Ama inanılmaz su içişler ve sık tuvalete gidişlerle beraber yemek yemelerime rağmen zayıflamam da devam etmekteydi. Bana çok zayıfladın diyenlere normal halim diyerek karşı çıkıyor ve yüksek şekerin uyuşturduğu beynimle endişelenmeden yaşamaya devam ediyordum.
Sonuçta grip bile olmayan ne kadar ağır çalışırsa çalışsın yılmayan ve yorulmak bilmeyen biriydim. Aklım bana resmen oyun oynuyor ve dayanma kuvvetinin sonuna kadar beni ayakta tutuyordu. Ve hatta şekerin en tavan yaptığı zamanlarda ben en az 3 bin km’lik seyahatleri tamamlayabiliyordum.
Ancak 9 Ocak 2012 gecesi uykudan uyanıp beş litre su içince artık beni kısır döngüye sokan aklıma bir dur deyip doktora gittim.
Su içmek ve çok yemek yemek istemiyordum. Kan tahlili falan derken doktor götürdüğüm sonuçlara bakıp bağırarak bana; ‘Emre Yaprak, çok ağır diyabet hastasısın’ deyince sorduğum ilk soru hala aklım da ‘Eeeee kurtulacak mıyım peki doktor?’.
İşin cilvesi ailede şeker hastası yok, çevremde yok, tanıdığım hasta birisi yok ve hiç ilgimi çekmemiş bu şey şimdi başımda. Asıl şok da bu oldu.
Neyse, hemen hastaneye yatış ve ilk yarım saatte bana bir hızlı bilgilendirme yapılması. Hangisine yetişeceğim diye şaşırıyordum. İşi standarda bağlamışlar ve takır takır anlatıp gidiyorlar. Sadece genç bayan doktorun benim gördüğüm en yüksek HbA1c değerli hastasın demesi oldu o anı aklıma kazıyan. Ben hala diyorum ki ‘Eeeee yüksekse ne olmuş diye’. Ama saatler geçmeye başladıkça, her gelen hemşireye tek tek sormaya başladım Olayın vehametini anladımmmmm… ‘Al işte dedim Emre, bu kadar. Şeker bir adam olmanın faturası. Ve işte üstüne yapıştı bu iş’.
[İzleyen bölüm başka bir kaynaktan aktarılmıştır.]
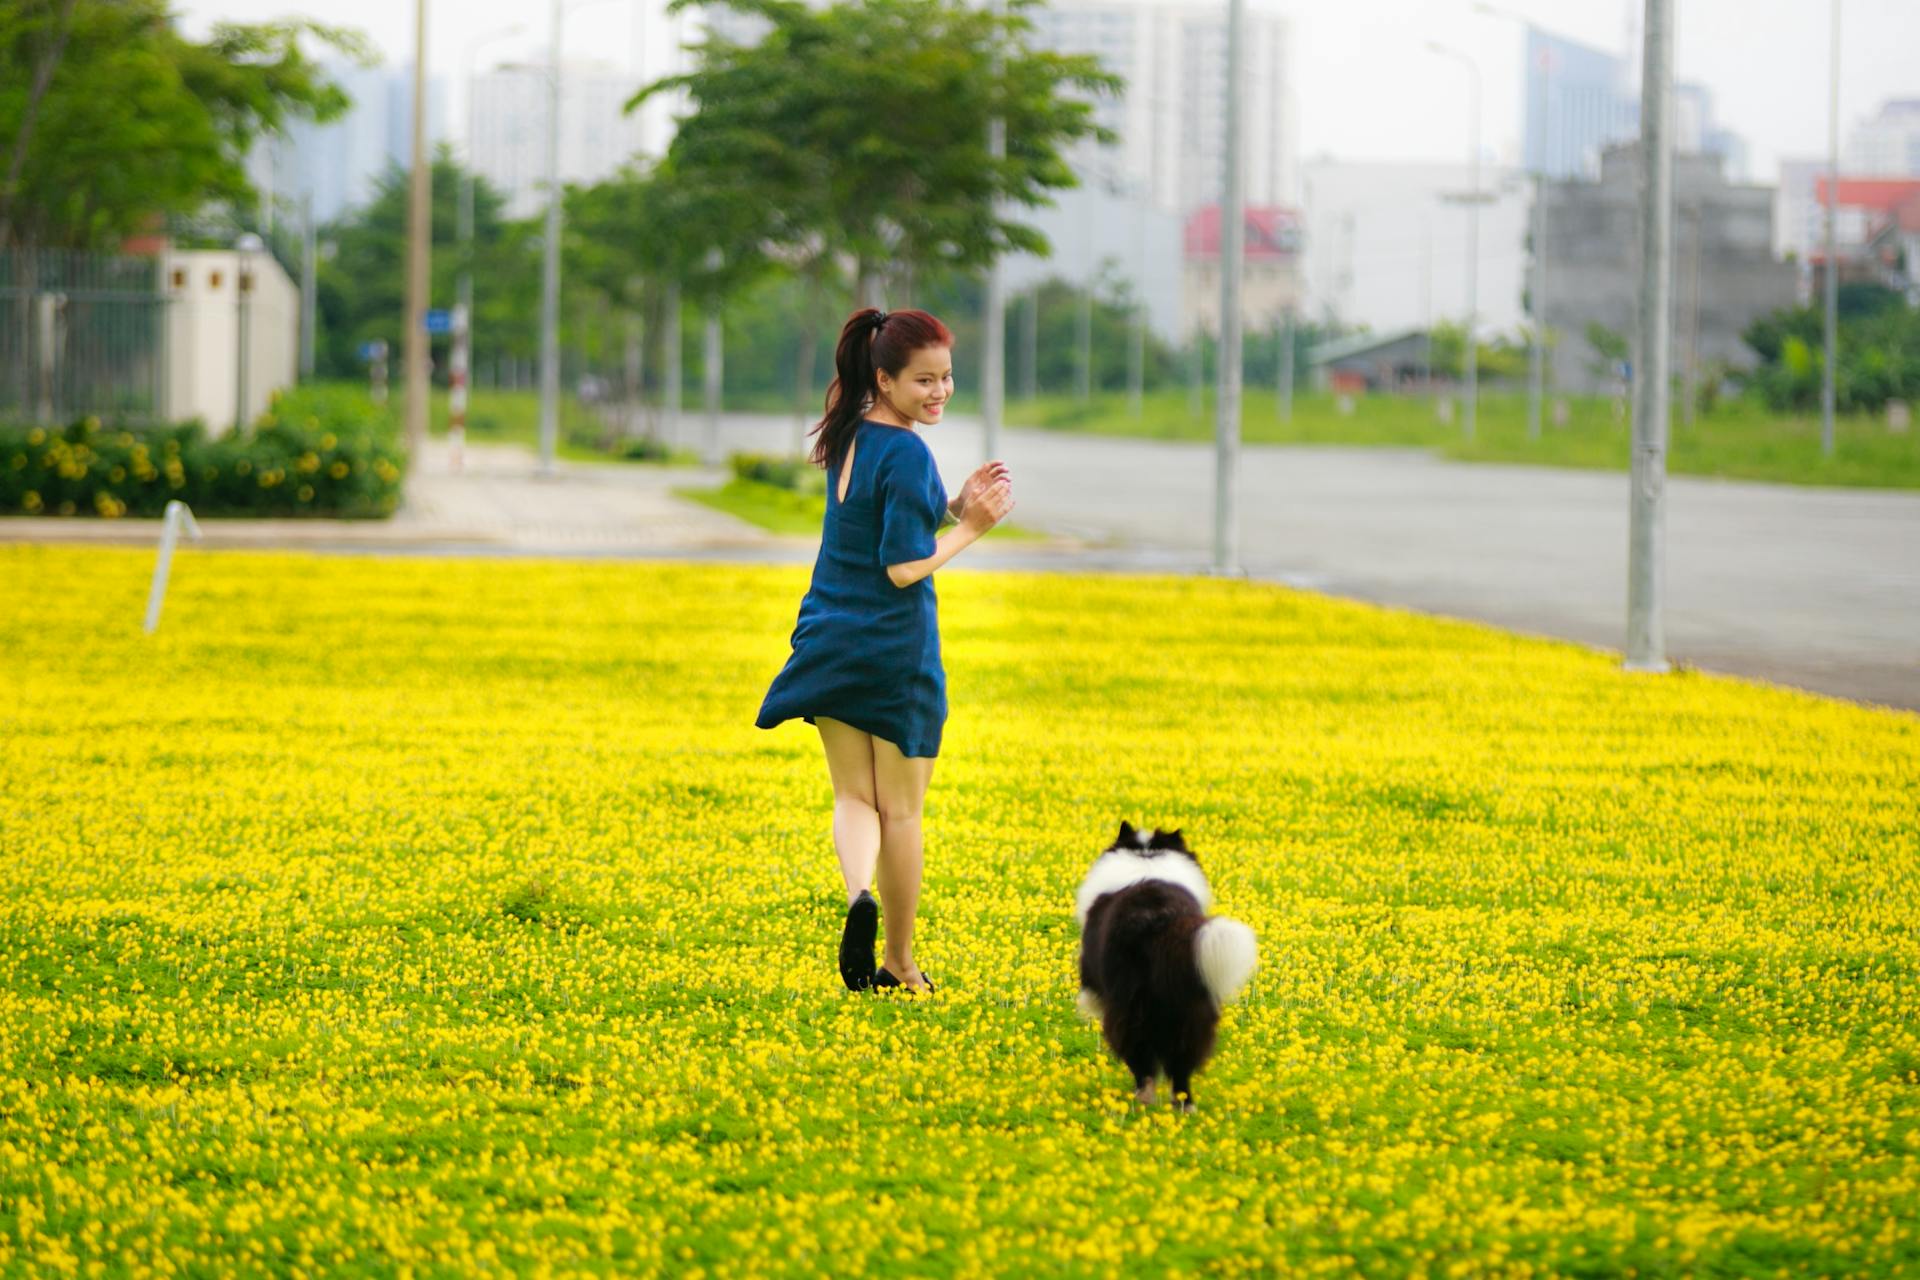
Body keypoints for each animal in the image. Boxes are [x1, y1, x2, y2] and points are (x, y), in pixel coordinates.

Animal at [1082, 825, 1259, 1105]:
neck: (1147, 858)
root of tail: (1161, 918)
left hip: (1131, 1007)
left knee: (1141, 1058)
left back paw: (1143, 1097)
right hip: (1192, 1005)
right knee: (1182, 1063)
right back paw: (1184, 1103)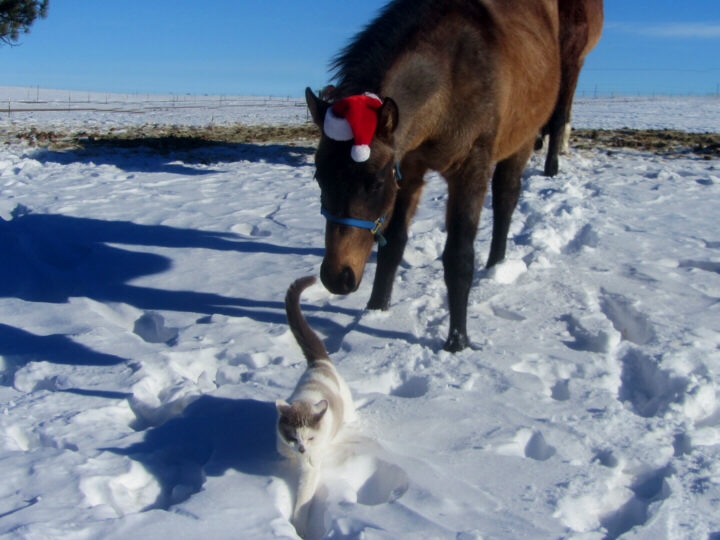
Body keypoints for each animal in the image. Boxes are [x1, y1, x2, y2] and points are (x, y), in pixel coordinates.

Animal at [276, 276, 356, 537]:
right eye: (293, 437)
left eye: (310, 438)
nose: (301, 449)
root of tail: (320, 362)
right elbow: (281, 449)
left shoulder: (311, 466)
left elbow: (303, 499)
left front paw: (298, 527)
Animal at [306, 0, 561, 352]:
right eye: (320, 179)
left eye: (376, 183)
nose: (336, 278)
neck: (452, 77)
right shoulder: (409, 169)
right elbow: (393, 245)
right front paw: (376, 310)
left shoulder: (470, 170)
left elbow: (459, 258)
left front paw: (457, 342)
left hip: (520, 144)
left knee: (506, 199)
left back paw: (496, 266)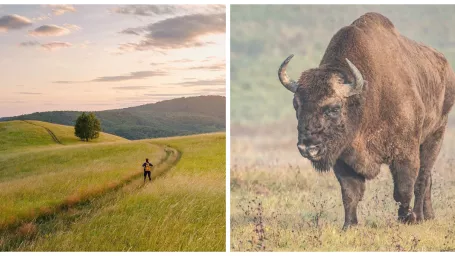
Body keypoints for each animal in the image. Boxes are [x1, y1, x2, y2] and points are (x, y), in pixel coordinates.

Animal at [278, 12, 455, 229]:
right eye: (296, 105)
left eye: (334, 108)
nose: (307, 148)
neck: (366, 98)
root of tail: (445, 67)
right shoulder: (343, 158)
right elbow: (350, 193)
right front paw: (349, 225)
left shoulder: (405, 153)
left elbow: (403, 189)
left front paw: (407, 218)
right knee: (426, 179)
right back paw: (429, 216)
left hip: (435, 135)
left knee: (422, 179)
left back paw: (420, 216)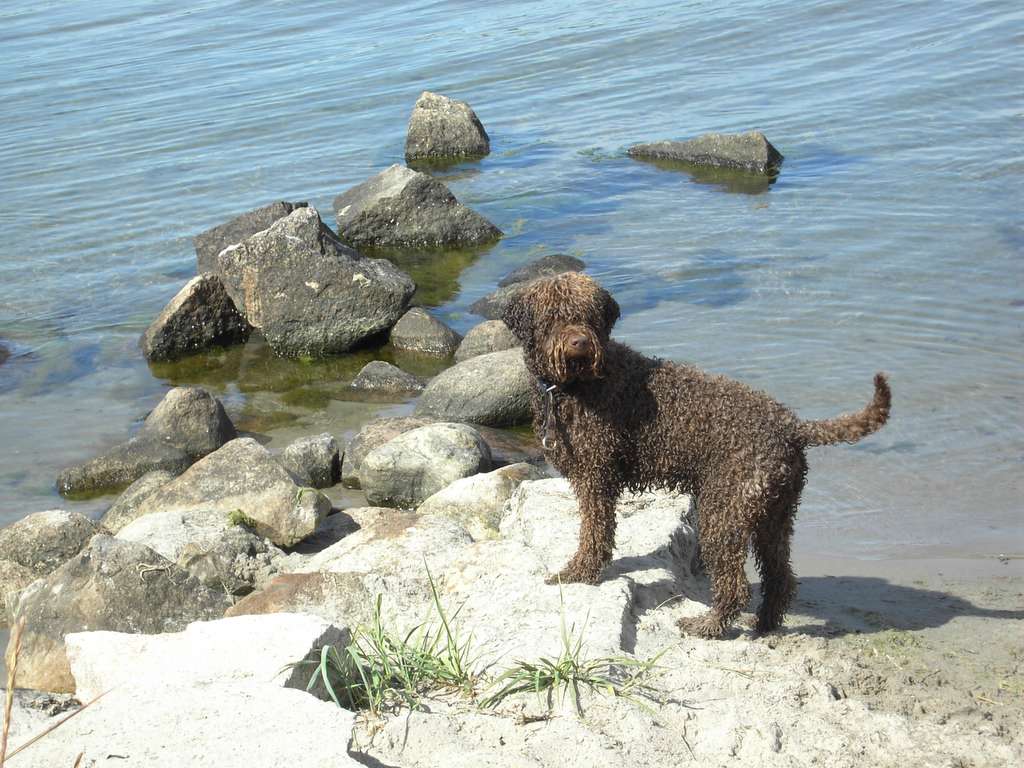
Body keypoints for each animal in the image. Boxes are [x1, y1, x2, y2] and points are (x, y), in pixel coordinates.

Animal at [502, 272, 891, 638]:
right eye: (553, 316)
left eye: (590, 315)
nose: (579, 343)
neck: (576, 386)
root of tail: (792, 426)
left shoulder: (595, 477)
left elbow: (594, 534)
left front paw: (579, 571)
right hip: (774, 515)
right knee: (780, 577)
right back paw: (764, 624)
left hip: (723, 513)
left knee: (735, 586)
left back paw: (709, 626)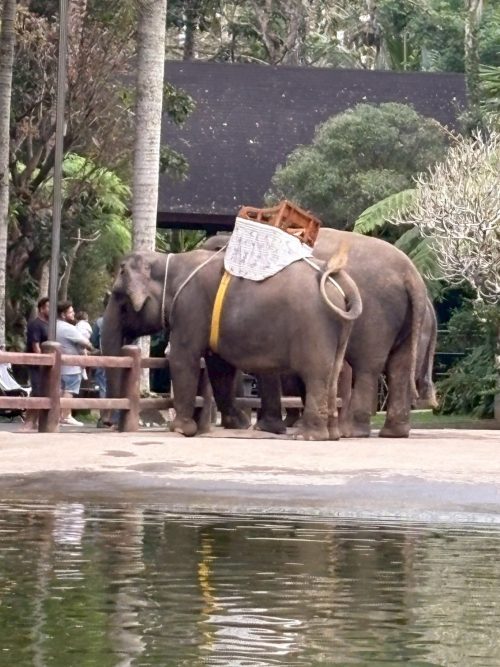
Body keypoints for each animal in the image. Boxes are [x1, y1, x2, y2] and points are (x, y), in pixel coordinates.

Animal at [101, 248, 362, 440]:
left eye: (121, 301)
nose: (108, 424)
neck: (167, 260)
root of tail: (336, 275)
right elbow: (219, 367)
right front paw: (237, 423)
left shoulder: (190, 306)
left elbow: (183, 357)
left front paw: (180, 429)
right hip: (339, 328)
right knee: (333, 373)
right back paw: (332, 435)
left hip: (314, 327)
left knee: (315, 375)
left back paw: (308, 436)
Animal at [203, 227, 430, 438]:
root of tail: (411, 276)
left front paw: (267, 428)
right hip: (408, 320)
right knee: (399, 368)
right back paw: (391, 433)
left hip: (377, 316)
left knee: (367, 366)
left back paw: (353, 432)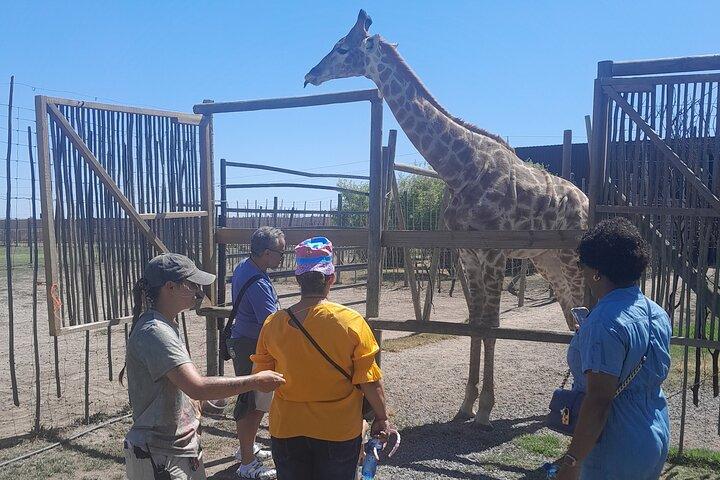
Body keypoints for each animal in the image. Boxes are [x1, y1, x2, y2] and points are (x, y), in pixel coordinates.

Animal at [305, 10, 587, 428]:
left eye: (342, 47)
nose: (310, 74)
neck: (460, 168)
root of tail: (587, 202)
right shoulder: (467, 254)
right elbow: (474, 325)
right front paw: (466, 404)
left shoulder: (493, 255)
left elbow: (491, 326)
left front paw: (485, 408)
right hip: (547, 261)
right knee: (573, 317)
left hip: (572, 260)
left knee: (583, 315)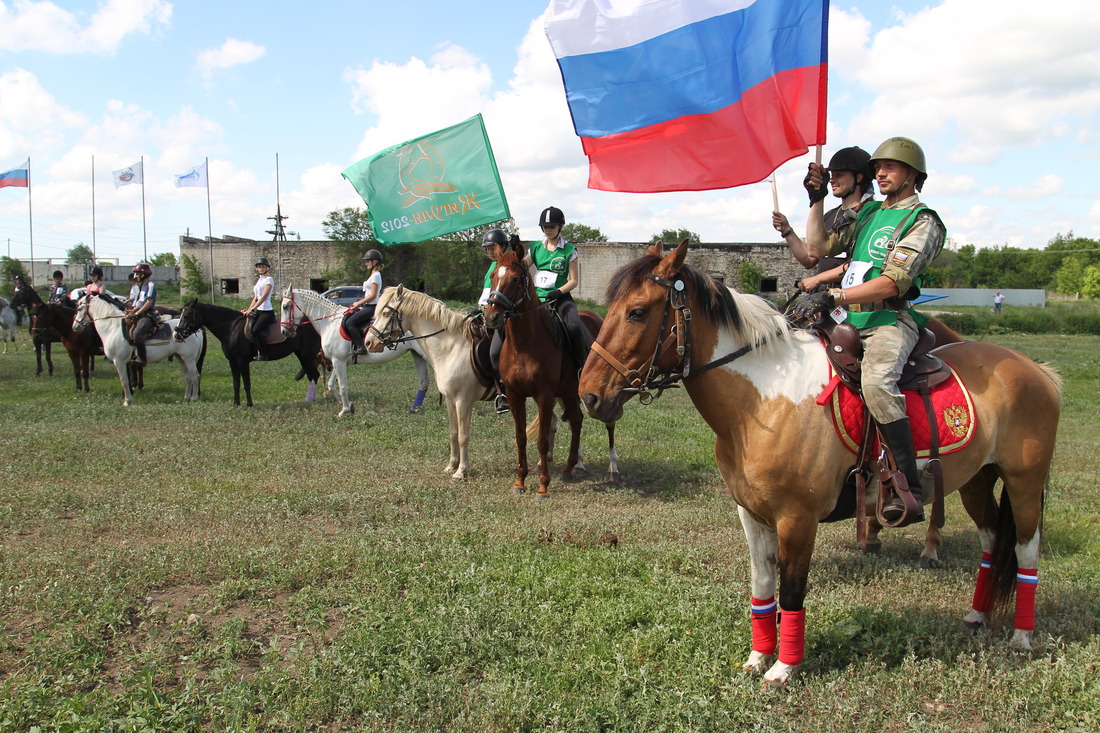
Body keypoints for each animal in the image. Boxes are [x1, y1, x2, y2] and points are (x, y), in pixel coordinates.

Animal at [74, 290, 206, 405]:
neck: (113, 327)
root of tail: (195, 330)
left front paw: (127, 401)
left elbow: (124, 381)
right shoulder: (126, 362)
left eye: (79, 308)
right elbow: (127, 380)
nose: (75, 326)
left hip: (189, 359)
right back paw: (186, 398)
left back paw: (194, 398)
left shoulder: (119, 361)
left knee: (195, 376)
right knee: (188, 377)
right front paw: (128, 397)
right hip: (181, 358)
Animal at [174, 299, 321, 407]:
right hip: (302, 356)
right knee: (312, 376)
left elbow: (246, 383)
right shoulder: (232, 361)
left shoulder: (242, 360)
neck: (231, 329)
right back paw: (311, 399)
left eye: (186, 315)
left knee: (314, 375)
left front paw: (249, 404)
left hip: (306, 356)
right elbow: (236, 383)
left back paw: (312, 400)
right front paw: (236, 403)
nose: (176, 334)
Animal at [279, 283, 429, 413]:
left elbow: (342, 386)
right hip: (417, 355)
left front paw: (345, 410)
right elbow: (331, 385)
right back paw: (415, 408)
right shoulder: (339, 361)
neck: (329, 323)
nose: (284, 332)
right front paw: (348, 405)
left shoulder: (338, 361)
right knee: (424, 383)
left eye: (285, 306)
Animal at [484, 242, 620, 493]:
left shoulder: (544, 395)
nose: (492, 317)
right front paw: (520, 481)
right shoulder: (515, 395)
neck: (524, 344)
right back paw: (570, 467)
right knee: (576, 421)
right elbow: (521, 437)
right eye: (492, 275)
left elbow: (542, 440)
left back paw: (613, 468)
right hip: (569, 392)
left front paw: (543, 486)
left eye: (516, 279)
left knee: (609, 423)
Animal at [580, 241, 1060, 686]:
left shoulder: (797, 519)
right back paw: (978, 617)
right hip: (976, 481)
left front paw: (783, 668)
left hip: (1024, 482)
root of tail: (1037, 370)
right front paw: (757, 658)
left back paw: (1022, 637)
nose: (589, 395)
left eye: (638, 312)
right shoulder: (752, 516)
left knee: (1026, 550)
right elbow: (762, 588)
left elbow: (792, 592)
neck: (762, 401)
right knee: (991, 541)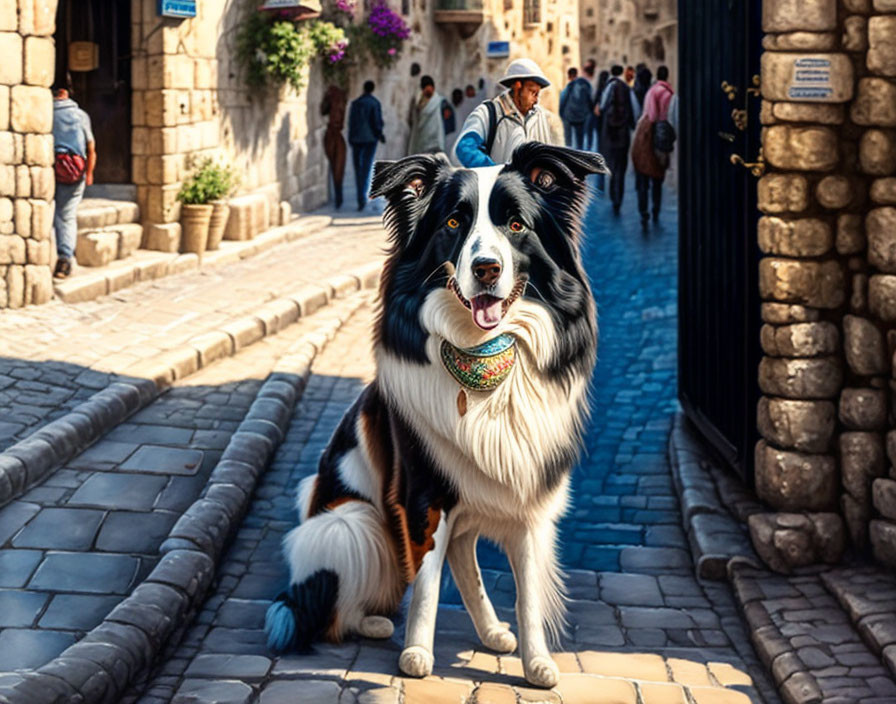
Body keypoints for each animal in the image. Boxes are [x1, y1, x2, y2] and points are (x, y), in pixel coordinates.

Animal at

Yanımda yatan ve yavaş yavaş budanan şeker hastası amcayla konuştukça da halime şükrettim. En azından karşıma gelen her işi ciddiye alan bir kişilik olduğumdan bu işi de ciddiyetle ele alacak ve onun gibi inkar etmeyecektim.
Altıncı gün ikinci askerlik gibi diyabetten terhis oldum. Ve yine kendi başıma bırakıldım. Başlarından savar gibi taburcu ettiler ve bana dediler ki; ‘al kendin dozlarını ayarla günde dört defa’. Baktım ki yalnızım kendimi verdim bu işi kendi kendime alt etmeye. Bebek adımlarıyla deneyerek yanılarak ve hiç bir şeyi unutmamaya çalışarak bugüne geldim.
Yarın (18.05.2012) taburcu oluşumun tam dördüncü ayı. Bugün ilk kan tahlilimi aldım ve sonuçları gördüğümde kendimle gurur duydum. Bebek büyümeye başlamış ve bilinçlenmişti hemen o coşkuyla Esra Hanım’ı aradım ve ona olan sözümü yerine getirdim. Saolsun bir destekte kendisinden bana geldi.
Kısmetse bundan sonrasında asla yılmak yok.
Takipçimiz : Emre Yaprak
Emre Bey,
Yaşadıklarınızı çok güzel anlatmışsınız.
İnşallah hep böyle güzel gider şeker düzeyleriniz ama şuna inanın sizin yaşadıklarınızı hep yaşadık. Ama zamanla alışıyoruz.
Bana artık diyabet hastasısın dediklerinde dünyam degişti. Ama Esra Hanım benim melegim oldu. Artık daha farklı bakıyorum. Bu hastalıkla yaşamaya ve hiç te zor gelmemeye başlıyo zamanla.
Bir de hipoglisemiler olmasa daha iyi olacak ama hep yaşadıgım yüksek şekerlerden sonra bu ataklar beni baya zorluyor. Ama az kaldı. Bu da biticek zamanla inşallah daha da iyi olursunuz Emre Eey.